[Haskell-cafe] Re: PROPOSAL: New efficient Unicode string library.

Thu Sep 27 15:25:45 EDT 2007

On 2007-09-27, Aaron Denney <wnoise at ofb.net> wrote:
> On 2007-09-27, Deborah Goldsmith <dgoldsmith at mac.com> wrote:
>> On Sep 26, 2007, at 11:06 AM, Aaron Denney wrote:
>>>> UTF-16 has no advantage over UTF-8 in this respect, because of  
>>>> surrogate
>>>> pairs and combining characters.
>>>
>>> Good point.
>>
>> Well, not so much. As Duncan mentioned, it's a matter of what the most  
>> common case is. UTF-16 is effectively fixed-width for the majority of  
>> text in the majority of languages. Combining sequences and surrogate  
>> pairs are relatively infrequent.
>
> Infrequent, but they exist, which means you can't seek x/2 bytes ahead
> to seek x characters ahead.  All such seeking must be linear for both
> UTF-16 *and* UTF-8.
>
>> Speaking as someone who has done a lot of Unicode implementation, I
>> would say UTF-16 represents the best time/space tradeoff for an
>> internal representation. As I mentioned, it's what's used in Windows,
>> Mac OS X, ICU, and Java.

I guess why I'm being something of a pain-in-the-ass here, is that 
I want to use your Unicode implementation expertise to know what
these time/space tradeoffs are.

Are there any algorithmic asymptotic complexity differences, or all
these all constant factors?  The constant factors depend on projected
workload.  And are these actually tradeoffs, except between UTF-32
(which uses native wordsizes on 32-bit platforms) and the other two?
Smaller space means smaller cache footprint, which can dominate.
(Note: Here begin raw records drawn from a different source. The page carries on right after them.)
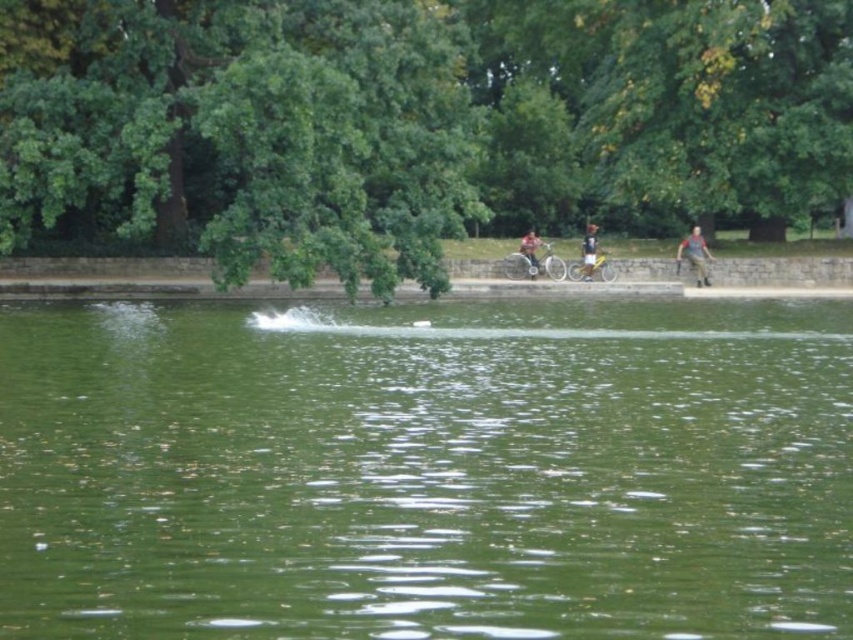
You are planning to take a photo of the green leafy tree at upper center and the matte black bicycle at center. Which object should you focus on first if you want to capture both in a single frame without moving the camera?

The green leafy tree at upper center is larger in size than the matte black bicycle at center, so you should focus on the green leafy tree at upper center first to ensure it fits properly in the frame.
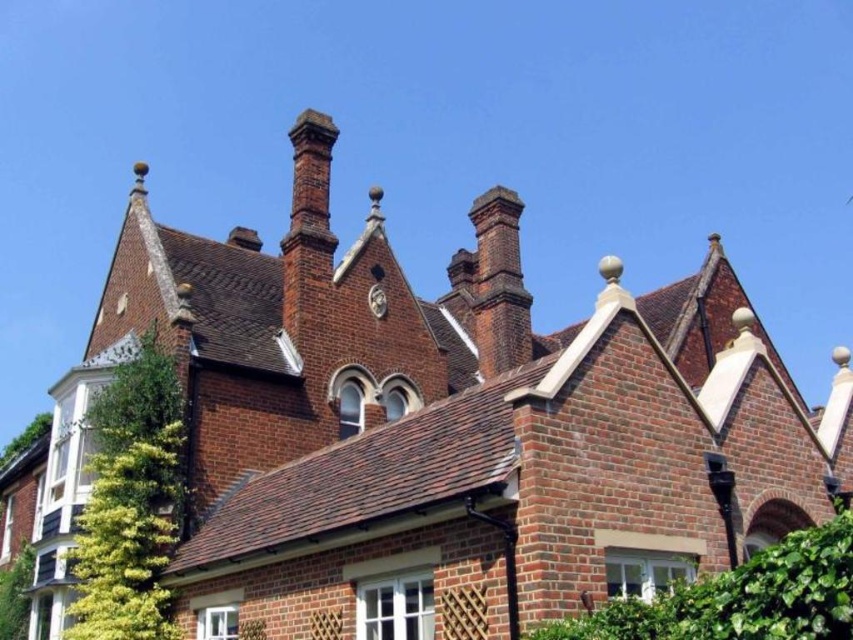
You are a gardener planning to trim the green leafy ivy at left and the green leafy hedge at lower right. Which of these two plants requires more space for maintenance due to their size?

The green leafy hedge at lower right requires more space for maintenance because it has a greater width than the green leafy ivy at left.

You are standing at a point 104 feet away from the building. You want to take a photo of the building with your camera. Is the point marked as point (625, 605) on the building within the camera frame if the camera has a 50mm lens and a 46 degree field of view?

The point marked as point (625, 605) is 104 feet away from the camera. With a 50mm lens and a 46 degree field of view, the camera can capture objects within a certain angle. To determine if the point is within the frame, calculate the maximum distance the camera can capture at 46 degrees. Since the point is exactly at the calculated distance, it will be on the edge of the frame.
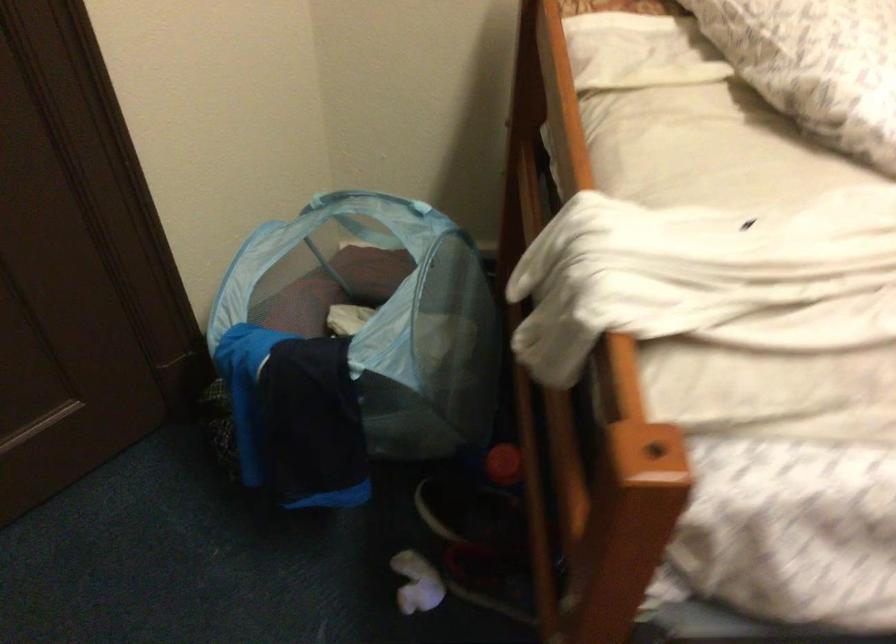
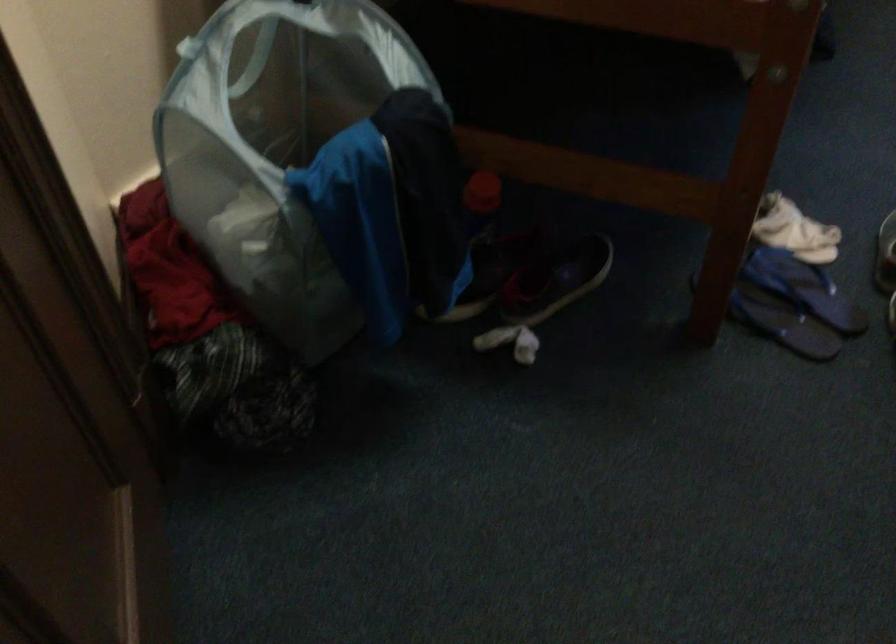
Question: The camera is either moving clockwise (left) or counter-clockwise (right) around the object. The first image is from the beginning of the video and the second image is from the end. Is the camera moving left or right when shooting the video?

Choices:
 (A) Left
 (B) Right

Answer: (A)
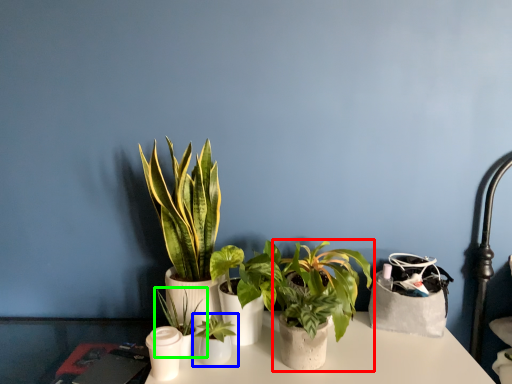
Question: Estimate the real-world distances between objects in this image. Which object is farther from houseplant (highlighted by a red box), houseplant (highlighted by a blue box) or houseplant (highlighted by a green box)?

Choices:
 (A) houseplant
 (B) houseplant

Answer: (B)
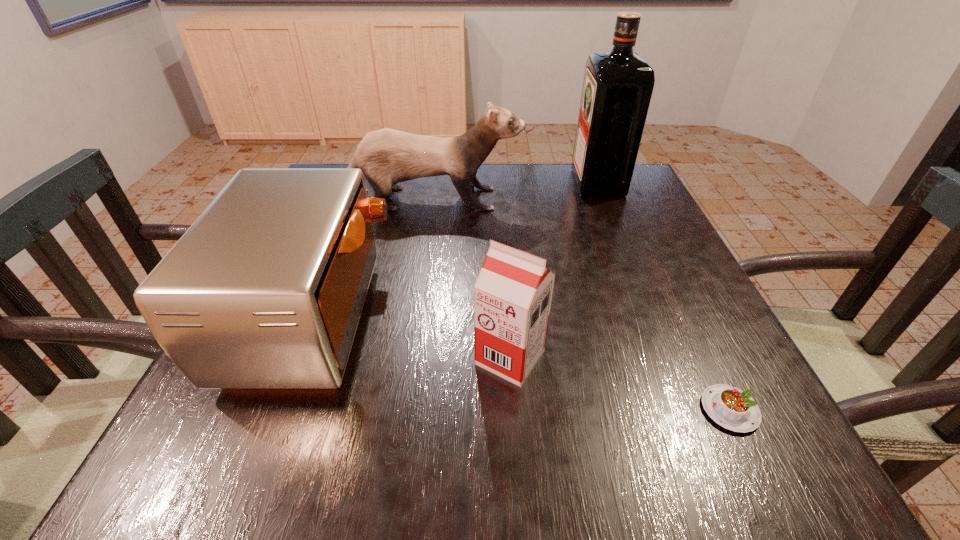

Simplicity of algorithms is also a concern.  Validating a byte sequence
as UTF-8 is harder than validating a sequence of 16-bit values as UTF-16.  

(I'd also like to see a reference to the Mac OS X encoding.  I know that 
the filesystem interface is UTF-8 (decomposed a certain a way).  Is it
just that UTF-16 is a common application choice, or is there some
common framework or library that uses that?)

-- 
Aaron Denney
-><-